== Passage provided ==
--*--

The SpMV performance on a single GPU serves as the baseline. We consider pCSR-SpMV (a CSR-based SpMV algorithm proposed in MSREP [11]) and non-zeros-based matrix partitioning as two existing algorithms and compare them with the algorithms proposed in this article. The pCSR-SpMV divides a sparse matrix into sub-matrix blocks with an equal NNZ, at the cost of breaking the integrity of partial matrix rows. Each GPU needs to transmit its calculated results back to the CPU to reduce and calculate the final result. Therefore, the time of pCSR-SpMV presented in this article includes both the kernel execution time and the time to transmit the results back to the CPU. Additionally, the non-zeros-based matrix partitioning is similar to the work in Reference [30] but with a different implementation based on the more general CSR instead of HYB.
Figures 1113, respectively, illustrate the performance speedups of different SpMV algorithms against SpMV on a single GPU on three different platforms, with the sparse matrix indices on the x-axis corresponding to the matrix indices (ID) in Table 2. Figure 14 summarizes the average speedup.
Fig. 11.
Fig. 11. Performance comparison of different SpMV algorithms (P1-2GPU). NZ, 2NZ, LRA, and LRA+RC, respectively, denote the SpMV using non-zeros-based partitioning, two-level non-zeros-based partitioning, long-row-aware partitioning, and long-row-aware partitioning with redundant-computing optimization.
Fig. 12.
Fig. 12. Performance comparison of different SpMV algorithms (P2-2GPU).
Fig. 13.
Fig. 13. Performance comparison of different SpMV algorithms (P2-4GPU).
Fig. 14.
Fig. 14. Average performance comparison of different SpMV algorithms.
The following observations can be made:
(1)
Across three platforms, the proposed methods in this article have achieved varying degrees of performance improvement compared with the existing methods.
(2)
For the first five sparse matrices, the performance improvement from the non-zeros-based partitioning compared with SpMV on a single GPU is relatively small, with the speedup close to 1. From Table 2 and Figure 6, it can be observed that these five matrices have a relatively small average NNZ per row. The transmission time in the SpMV using non-zeros-based partitioning accounts for a significant proportion, offsetting the performance gain from multi-GPU computation. However, our proposed optimization methods achieve higher speedup on these matrices. Specifically, for these five matrices, the non-zeros-based partitioning achieves average speedups of 0.98×, 1.02×, and 1.21× on P1-2GPU, P2-2GPU, and P2-4GPU, respectively, while our proposed long-row-aware partitioning with redundant-computing optimization achieves average speedups of 1.55×, 1.48×, and 1.83× across three platforms.
(3)

--*--

== Dataset excerpts ==
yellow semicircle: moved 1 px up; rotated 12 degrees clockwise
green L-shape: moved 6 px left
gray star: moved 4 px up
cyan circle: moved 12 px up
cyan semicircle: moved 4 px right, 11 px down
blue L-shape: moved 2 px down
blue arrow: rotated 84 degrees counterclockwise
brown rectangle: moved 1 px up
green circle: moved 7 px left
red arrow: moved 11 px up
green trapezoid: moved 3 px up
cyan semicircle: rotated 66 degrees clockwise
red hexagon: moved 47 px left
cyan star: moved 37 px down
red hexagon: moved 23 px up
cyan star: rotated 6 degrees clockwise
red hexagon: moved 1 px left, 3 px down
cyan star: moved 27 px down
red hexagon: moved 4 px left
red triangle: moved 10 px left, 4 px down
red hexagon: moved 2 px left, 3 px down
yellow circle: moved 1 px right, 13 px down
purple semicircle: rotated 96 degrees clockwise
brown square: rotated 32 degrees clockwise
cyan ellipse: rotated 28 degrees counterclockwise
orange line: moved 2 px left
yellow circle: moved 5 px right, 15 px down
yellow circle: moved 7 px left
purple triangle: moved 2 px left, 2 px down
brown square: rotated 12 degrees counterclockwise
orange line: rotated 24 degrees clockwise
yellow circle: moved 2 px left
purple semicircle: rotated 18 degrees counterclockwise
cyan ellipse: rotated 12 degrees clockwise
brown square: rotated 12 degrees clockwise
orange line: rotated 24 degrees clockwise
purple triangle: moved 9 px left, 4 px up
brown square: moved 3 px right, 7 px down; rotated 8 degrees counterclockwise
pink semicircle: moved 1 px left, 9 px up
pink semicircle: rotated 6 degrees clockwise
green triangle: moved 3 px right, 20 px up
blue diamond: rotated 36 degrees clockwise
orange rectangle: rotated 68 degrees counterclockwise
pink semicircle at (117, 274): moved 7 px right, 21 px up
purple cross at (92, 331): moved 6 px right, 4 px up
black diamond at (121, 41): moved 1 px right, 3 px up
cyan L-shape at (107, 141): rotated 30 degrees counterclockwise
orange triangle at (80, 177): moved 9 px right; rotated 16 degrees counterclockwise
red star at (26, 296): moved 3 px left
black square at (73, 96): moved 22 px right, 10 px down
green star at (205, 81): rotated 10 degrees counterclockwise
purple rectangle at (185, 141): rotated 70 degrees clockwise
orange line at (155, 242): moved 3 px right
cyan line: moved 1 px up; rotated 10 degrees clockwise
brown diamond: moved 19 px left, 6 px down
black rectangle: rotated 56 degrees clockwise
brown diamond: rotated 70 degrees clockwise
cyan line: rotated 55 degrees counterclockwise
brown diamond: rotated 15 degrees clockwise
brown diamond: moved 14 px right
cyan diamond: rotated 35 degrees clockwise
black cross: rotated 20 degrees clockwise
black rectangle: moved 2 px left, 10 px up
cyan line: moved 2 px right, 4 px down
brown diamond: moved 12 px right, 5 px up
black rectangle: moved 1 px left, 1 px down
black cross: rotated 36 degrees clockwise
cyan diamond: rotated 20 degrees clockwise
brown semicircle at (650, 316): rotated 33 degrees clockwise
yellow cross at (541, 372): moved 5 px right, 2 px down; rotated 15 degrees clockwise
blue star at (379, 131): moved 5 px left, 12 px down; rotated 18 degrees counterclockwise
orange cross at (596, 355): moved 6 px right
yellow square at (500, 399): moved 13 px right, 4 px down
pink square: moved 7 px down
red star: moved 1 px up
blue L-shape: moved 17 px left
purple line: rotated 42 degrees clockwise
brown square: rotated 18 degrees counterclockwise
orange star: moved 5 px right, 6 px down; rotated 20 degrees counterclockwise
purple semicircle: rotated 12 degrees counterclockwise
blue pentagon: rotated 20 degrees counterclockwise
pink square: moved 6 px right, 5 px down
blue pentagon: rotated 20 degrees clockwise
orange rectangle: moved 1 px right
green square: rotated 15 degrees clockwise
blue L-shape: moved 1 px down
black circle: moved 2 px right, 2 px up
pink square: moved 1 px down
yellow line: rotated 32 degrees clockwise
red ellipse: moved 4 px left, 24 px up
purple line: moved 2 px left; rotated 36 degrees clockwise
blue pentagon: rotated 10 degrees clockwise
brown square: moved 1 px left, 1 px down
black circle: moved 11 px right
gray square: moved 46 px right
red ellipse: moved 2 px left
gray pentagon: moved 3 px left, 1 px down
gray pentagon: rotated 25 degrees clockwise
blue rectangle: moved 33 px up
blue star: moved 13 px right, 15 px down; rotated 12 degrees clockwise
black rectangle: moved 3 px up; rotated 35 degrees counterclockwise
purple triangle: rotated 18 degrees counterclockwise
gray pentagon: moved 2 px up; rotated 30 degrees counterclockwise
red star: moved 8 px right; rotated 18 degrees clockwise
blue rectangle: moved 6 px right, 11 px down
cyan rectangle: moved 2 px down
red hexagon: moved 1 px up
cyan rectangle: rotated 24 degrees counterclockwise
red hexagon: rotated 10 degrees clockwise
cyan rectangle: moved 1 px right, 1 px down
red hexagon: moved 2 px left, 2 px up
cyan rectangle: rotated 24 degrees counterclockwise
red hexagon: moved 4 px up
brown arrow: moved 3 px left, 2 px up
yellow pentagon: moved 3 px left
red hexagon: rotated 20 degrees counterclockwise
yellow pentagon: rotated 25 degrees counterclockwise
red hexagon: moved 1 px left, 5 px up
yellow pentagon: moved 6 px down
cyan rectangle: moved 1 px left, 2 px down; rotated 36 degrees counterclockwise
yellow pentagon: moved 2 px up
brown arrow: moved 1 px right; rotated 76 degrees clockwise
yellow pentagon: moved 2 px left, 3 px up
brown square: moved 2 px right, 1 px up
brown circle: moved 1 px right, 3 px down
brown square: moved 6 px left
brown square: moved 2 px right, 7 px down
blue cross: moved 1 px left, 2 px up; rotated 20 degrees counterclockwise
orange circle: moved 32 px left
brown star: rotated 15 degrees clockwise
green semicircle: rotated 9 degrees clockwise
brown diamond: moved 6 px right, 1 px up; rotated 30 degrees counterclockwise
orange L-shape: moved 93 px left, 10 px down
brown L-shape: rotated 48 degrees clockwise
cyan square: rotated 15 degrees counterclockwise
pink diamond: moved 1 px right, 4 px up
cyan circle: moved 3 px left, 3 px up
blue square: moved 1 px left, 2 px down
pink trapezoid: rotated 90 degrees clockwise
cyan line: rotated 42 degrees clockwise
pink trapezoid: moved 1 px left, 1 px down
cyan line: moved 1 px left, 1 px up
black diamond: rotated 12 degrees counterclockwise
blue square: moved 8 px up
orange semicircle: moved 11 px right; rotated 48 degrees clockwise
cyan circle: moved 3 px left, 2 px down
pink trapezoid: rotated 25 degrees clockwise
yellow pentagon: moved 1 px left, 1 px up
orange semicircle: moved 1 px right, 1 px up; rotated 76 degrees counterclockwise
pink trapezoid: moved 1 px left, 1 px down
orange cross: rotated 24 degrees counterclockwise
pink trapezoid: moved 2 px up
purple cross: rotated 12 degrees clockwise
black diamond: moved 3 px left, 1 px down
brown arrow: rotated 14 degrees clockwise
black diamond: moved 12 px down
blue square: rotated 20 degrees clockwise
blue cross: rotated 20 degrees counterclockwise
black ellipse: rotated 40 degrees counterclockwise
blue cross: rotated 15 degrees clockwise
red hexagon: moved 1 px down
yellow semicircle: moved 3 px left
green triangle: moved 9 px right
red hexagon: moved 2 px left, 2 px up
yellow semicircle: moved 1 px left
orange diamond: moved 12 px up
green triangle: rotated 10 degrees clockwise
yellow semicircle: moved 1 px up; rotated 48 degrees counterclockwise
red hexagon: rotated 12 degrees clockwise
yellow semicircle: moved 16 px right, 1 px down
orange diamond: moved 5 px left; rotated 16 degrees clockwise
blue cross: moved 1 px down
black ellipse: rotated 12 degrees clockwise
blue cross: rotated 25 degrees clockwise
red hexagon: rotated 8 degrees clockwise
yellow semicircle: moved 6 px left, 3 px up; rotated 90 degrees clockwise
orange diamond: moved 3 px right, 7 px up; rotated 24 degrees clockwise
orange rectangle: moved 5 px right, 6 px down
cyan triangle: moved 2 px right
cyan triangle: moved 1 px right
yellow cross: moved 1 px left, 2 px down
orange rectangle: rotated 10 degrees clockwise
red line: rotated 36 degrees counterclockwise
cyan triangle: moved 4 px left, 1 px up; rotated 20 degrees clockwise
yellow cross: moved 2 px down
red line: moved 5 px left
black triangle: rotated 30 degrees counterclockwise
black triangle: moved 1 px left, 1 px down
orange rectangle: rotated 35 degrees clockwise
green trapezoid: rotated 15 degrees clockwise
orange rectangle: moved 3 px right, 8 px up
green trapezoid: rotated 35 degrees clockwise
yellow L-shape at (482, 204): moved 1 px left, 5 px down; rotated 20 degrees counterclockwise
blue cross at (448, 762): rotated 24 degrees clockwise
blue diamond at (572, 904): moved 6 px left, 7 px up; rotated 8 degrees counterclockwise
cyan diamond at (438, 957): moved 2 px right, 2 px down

--*--

== Required work ==
a) Write out the passage on multi-GPU SpMV performance word for word, starting at "Figures 1113, respectively, illustrate" and ending at "different SpMV algorithms.".
b) Lay out the records as a JSON list of strings, one string per line and no blank lines. Start at the first line of the records and end at the line containing "cyan star: rotated 6 degrees clockwise", including both.

== Results for each task ==
a)
Figures 1113, respectively, illustrate the performance speedups of different SpMV algorithms against SpMV on a single GPU on three different platforms, with the sparse matrix indices on the x-axis corresponding to the matrix indices (ID) in Table 2. Figure 14 summarizes the average speedup.
Fig. 11.
Fig. 11. Performance comparison of different SpMV algorithms (P1-2GPU). NZ, 2NZ, LRA, and LRA+RC, respectively, denote the SpMV using non-zeros-based partitioning, two-level non-zeros-based partitioning, long-row-aware partitioning, and long-row-aware partitioning with redundant-computing optimization.
Fig. 12.
Fig. 12. Performance comparison of different SpMV algorithms (P2-2GPU).
Fig. 13.
Fig. 13. Performance comparison of different SpMV algorithms (P2-4GPU).
Fig. 14.
Fig. 14. Average performance comparison of different SpMV algorithms.

b)
[
  "yellow semicircle: moved 1 px up; rotated 12 degrees clockwise",
  "green L-shape: moved 6 px left",
  "gray star: moved 4 px up",
  "cyan circle: moved 12 px up",
  "cyan semicircle: moved 4 px right, 11 px down",
  "blue L-shape: moved 2 px down",
  "blue arrow: rotated 84 degrees counterclockwise",
  "brown rectangle: moved 1 px up",
  "green circle: moved 7 px left",
  "red arrow: moved 11 px up",
  "green trapezoid: moved 3 px up",
  "cyan semicircle: rotated 66 degrees clockwise",
  "red hexagon: moved 47 px left",
  "cyan star: moved 37 px down",
  "red hexagon: moved 23 px up",
  "cyan star: rotated 6 degrees clockwise"
]